Aim of the task — Repeat the text of every entry below line for line, with no changes, and leave the pictures out of your answer.

The input Start Marker

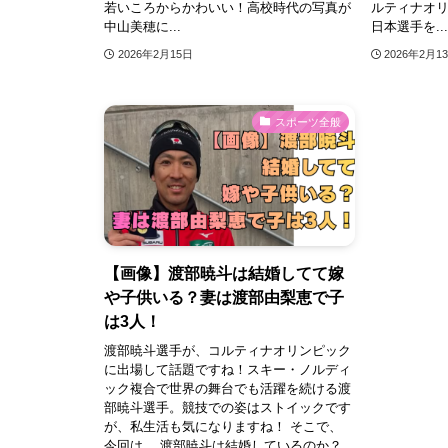
若いころからかわいい！高校時代の写真が
ルティナオ
中山美穂に...
日本選手を...
2026年2月15日
2026年2月1
スポーツ全般
【画像】渡部暁斗は結婚してて嫁
や子供いる？妻は渡部由梨恵で子
は3人！
渡部暁斗選手が、コルティナオリンピック
に出場して話題ですね！スキー・ノルディ
ック複合で世界の舞台でも活躍を続ける渡
部暁斗選手。競技での姿はストイックです
が、私生活も気になりますね！ そこで、
今回は、 渡部暁斗は結婚しているのか？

The input End Marker

Written solution —
若いころからかわいい！高校時代の写真が
ルティナオ
中山美穂に...
日本選手を...
2026年2月15日
2026年2月1
スポーツ全般
【画像】渡部暁斗は結婚してて嫁
や子供いる？妻は渡部由梨恵で子
は3人！
渡部暁斗選手が、コルティナオリンピック
に出場して話題ですね！スキー・ノルディ
ック複合で世界の舞台でも活躍を続ける渡
部暁斗選手。競技での姿はストイックです
が、私生活も気になりますね！ そこで、
今回は、 渡部暁斗は結婚しているのか？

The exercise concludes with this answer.